Creative writing accounts for half of the total English Language marks (80 out of 160). It includes both fiction writing (descriptions and stories) and non-fiction (articles, letters, speeches).
The course consists of six one-hour sessions in small groups of five students.
Of course, no one becomes a writer in six lessons. That is not the point. The point is something simpler—and more useful: to understand how the exam actually works, how to write a full response to almost any prompt in 45 minutes, which techniques reliably earn marks, and how to stop losing time staring at a blank page or trying to ‘force’ ideas that won’t come.
Most importantly, each student begins to see their own strengths more clearly—what already earns them marks, and what simply needs a little more shaping and control.
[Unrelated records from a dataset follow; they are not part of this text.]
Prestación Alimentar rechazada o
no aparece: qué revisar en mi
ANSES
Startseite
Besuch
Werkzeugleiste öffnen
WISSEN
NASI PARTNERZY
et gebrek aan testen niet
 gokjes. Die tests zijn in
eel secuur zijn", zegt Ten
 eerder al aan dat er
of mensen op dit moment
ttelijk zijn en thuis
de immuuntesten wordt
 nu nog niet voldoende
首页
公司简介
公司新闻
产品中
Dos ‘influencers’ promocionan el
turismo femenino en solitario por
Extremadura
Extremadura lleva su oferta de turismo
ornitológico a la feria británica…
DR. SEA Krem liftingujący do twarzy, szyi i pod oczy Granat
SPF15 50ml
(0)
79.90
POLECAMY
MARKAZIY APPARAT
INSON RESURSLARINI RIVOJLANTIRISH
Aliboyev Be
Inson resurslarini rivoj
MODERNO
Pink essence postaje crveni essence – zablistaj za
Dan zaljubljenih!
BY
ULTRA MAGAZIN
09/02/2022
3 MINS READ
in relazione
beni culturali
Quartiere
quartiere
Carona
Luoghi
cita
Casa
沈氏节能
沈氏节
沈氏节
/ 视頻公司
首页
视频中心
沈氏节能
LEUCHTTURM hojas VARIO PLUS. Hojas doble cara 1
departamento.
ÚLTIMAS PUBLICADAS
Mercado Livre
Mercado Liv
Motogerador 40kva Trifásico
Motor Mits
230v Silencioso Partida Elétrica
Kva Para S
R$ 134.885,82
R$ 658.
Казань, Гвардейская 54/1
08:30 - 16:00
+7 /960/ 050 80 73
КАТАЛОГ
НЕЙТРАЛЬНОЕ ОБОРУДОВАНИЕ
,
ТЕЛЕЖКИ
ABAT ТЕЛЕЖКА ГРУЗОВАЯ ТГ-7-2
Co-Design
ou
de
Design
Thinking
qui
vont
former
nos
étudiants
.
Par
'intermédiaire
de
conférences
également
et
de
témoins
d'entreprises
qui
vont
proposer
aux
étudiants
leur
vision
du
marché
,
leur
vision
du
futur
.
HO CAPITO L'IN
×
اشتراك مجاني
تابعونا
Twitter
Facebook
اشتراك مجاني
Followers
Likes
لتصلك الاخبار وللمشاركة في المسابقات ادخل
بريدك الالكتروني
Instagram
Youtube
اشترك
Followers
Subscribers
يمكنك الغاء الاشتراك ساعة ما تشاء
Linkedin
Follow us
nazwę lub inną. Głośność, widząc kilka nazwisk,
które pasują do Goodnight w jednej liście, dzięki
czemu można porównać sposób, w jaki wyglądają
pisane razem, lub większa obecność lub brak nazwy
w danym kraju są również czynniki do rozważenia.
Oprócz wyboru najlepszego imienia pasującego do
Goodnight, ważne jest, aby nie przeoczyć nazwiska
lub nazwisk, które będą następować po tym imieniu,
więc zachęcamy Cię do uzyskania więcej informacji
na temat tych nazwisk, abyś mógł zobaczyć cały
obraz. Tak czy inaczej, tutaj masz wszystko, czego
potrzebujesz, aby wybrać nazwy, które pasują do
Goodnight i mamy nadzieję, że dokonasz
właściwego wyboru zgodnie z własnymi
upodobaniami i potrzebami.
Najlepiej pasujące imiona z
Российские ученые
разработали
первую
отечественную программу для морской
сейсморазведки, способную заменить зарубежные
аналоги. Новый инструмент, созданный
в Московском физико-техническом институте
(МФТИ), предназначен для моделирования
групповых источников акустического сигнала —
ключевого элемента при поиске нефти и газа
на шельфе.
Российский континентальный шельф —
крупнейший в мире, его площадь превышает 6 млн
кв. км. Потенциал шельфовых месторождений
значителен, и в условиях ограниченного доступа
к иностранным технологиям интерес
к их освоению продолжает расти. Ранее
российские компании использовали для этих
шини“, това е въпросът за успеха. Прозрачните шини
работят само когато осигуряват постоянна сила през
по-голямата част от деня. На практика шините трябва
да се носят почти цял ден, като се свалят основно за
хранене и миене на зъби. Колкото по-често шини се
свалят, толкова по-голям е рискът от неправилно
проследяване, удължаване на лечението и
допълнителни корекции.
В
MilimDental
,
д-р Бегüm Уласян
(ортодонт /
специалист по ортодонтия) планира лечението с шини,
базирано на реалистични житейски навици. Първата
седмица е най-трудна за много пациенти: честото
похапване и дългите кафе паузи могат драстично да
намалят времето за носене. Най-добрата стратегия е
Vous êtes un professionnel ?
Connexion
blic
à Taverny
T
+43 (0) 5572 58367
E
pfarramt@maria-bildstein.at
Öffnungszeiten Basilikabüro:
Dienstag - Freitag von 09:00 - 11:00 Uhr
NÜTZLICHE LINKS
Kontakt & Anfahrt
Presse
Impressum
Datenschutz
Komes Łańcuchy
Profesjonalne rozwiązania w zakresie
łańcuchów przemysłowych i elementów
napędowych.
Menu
LESSON 1 Universal Writing Toolkit
A set of adaptable techniques that work across many different exam prompts – essentially a reusable framework.
Describing Place / Person / Object in a variety of ways
Controlled structure – Teaching students how to organise writing (zooming in on a character, detail, shifting tone, time, perspective)
Language toolkit (a bank of devices to write descriptively)
Strong starting and ending techniques (changes of direction / twists / reflective close)
LESSON 2 Writing a Description
5-paragraph structure
Zoom in / zoom out model - Moving from wide-angle to microscopic detail.
Descriptive language
Sensory detail system (5 senses)
Building atmosphere
LESSON 3 Storywriting/Narrative (short story)
Mastering the "Drop, Hint, Flash, Dash" narrative:
Drop the reader straight into something happening.
Hint at bigger meaning, tension, or backstory.
Flashback, flash of insight, or revealing moment.
Move decisively to the ending.
4-stage story:
Setup
Build-up
Change
Ending shift
LESSON 4 Presenting an argument (Persuasive writing)
Thinking about the audience – who am I trying to convince
Persuasive writing (rhetorical) toolkit – using Ethos, Pathos, Logos to argue your point
argument engine:
opinion
argument
counter-argument
conclusion
LESSON 5 Article + Speech + Letter (same structure, different style and format)
Article = opinion + argument
Speech = persuasive + direct address
Letter = formal/informal tone control
LESSON 6 Writing practise in controlled timed environment
The final edit checklist.
The Punctuation Palette: Moving beyond the comma. Using semicolons and colons for dramatic effect.